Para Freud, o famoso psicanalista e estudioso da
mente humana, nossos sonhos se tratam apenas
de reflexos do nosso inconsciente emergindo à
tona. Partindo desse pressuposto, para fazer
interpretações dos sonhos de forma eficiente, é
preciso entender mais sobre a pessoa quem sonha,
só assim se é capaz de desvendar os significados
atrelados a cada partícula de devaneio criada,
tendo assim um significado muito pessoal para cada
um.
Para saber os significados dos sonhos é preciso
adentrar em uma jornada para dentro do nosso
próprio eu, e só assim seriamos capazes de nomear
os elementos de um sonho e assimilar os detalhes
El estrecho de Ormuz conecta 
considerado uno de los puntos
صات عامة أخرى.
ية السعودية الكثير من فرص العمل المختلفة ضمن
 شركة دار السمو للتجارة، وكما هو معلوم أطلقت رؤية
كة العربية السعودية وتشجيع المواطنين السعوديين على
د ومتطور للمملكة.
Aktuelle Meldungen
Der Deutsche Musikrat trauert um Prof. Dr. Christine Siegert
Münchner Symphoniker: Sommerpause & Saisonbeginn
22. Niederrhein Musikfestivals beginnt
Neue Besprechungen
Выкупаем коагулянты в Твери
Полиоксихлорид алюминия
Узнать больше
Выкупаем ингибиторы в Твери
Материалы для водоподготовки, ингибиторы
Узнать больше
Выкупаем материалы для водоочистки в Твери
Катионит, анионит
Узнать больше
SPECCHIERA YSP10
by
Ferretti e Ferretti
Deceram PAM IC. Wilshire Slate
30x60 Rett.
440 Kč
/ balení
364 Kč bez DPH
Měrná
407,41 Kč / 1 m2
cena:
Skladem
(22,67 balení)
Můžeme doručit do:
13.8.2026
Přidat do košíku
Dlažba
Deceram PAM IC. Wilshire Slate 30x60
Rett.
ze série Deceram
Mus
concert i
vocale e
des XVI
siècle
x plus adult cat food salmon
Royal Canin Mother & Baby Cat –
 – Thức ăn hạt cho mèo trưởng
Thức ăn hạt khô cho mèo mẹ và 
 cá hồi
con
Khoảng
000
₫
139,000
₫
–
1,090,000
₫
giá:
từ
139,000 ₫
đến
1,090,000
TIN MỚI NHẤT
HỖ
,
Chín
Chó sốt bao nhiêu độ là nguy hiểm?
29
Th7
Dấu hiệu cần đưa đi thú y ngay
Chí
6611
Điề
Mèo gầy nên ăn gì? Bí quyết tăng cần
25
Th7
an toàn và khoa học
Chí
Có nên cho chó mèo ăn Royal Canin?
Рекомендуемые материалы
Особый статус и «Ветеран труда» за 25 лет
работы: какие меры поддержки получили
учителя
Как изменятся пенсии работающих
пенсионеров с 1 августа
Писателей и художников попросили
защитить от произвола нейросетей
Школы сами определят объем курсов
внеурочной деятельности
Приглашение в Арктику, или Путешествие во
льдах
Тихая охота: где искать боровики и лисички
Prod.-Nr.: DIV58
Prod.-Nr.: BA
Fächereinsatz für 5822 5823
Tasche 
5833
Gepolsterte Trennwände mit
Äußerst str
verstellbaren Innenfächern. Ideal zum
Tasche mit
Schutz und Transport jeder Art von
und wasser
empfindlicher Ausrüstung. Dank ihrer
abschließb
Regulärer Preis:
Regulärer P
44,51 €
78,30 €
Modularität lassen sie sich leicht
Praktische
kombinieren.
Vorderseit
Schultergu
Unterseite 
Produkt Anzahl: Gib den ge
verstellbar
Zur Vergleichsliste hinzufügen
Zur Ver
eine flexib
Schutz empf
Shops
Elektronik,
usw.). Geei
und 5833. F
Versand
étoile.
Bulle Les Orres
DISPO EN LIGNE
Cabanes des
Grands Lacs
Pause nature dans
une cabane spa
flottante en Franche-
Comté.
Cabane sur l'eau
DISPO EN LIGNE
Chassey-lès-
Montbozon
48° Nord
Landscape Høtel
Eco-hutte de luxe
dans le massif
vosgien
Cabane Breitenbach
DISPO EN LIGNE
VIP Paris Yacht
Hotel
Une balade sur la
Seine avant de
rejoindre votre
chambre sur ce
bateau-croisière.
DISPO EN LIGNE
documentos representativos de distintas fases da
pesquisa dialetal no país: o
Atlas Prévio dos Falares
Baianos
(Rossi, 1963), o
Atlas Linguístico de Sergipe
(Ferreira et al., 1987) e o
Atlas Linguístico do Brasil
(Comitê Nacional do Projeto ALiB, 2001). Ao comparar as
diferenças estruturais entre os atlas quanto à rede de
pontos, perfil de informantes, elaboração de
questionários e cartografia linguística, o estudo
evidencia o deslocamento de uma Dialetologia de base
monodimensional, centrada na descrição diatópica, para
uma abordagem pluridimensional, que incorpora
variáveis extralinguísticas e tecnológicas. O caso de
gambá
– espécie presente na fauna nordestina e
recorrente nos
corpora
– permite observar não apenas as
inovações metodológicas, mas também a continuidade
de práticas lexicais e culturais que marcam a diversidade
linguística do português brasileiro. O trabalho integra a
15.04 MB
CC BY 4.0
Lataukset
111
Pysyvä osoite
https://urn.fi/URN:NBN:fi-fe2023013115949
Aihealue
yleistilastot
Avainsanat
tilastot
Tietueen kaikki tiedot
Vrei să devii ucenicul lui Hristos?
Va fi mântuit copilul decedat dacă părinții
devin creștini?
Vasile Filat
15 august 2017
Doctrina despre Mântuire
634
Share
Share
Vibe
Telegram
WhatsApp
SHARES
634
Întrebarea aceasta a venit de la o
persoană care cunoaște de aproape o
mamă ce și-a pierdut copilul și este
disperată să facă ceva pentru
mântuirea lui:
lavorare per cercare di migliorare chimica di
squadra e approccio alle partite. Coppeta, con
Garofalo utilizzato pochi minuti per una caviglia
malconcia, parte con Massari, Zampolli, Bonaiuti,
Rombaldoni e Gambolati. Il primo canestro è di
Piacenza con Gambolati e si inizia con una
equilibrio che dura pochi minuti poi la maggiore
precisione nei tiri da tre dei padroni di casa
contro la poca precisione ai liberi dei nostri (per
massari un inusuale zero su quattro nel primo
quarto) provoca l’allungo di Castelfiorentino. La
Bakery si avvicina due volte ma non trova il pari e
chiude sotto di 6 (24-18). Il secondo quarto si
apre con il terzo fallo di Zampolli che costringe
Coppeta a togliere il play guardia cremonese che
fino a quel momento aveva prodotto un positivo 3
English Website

◆ Problem details
The line containing "Piacenza con Gambolati e si inizia con una" marks the start. Reproduce it and all lines after it through the end of the listing, exactly and alone.

◆ Written solution
Piacenza con Gambolati e si inizia con una
equilibrio che dura pochi minuti poi la maggiore
precisione nei tiri da tre dei padroni di casa
contro la poca precisione ai liberi dei nostri (per
massari un inusuale zero su quattro nel primo
quarto) provoca l’allungo di Castelfiorentino. La
Bakery si avvicina due volte ma non trova il pari e
chiude sotto di 6 (24-18). Il secondo quarto si
apre con il terzo fallo di Zampolli che costringe
Coppeta a togliere il play guardia cremonese che
fino a quel momento aveva prodotto un positivo 3
English Website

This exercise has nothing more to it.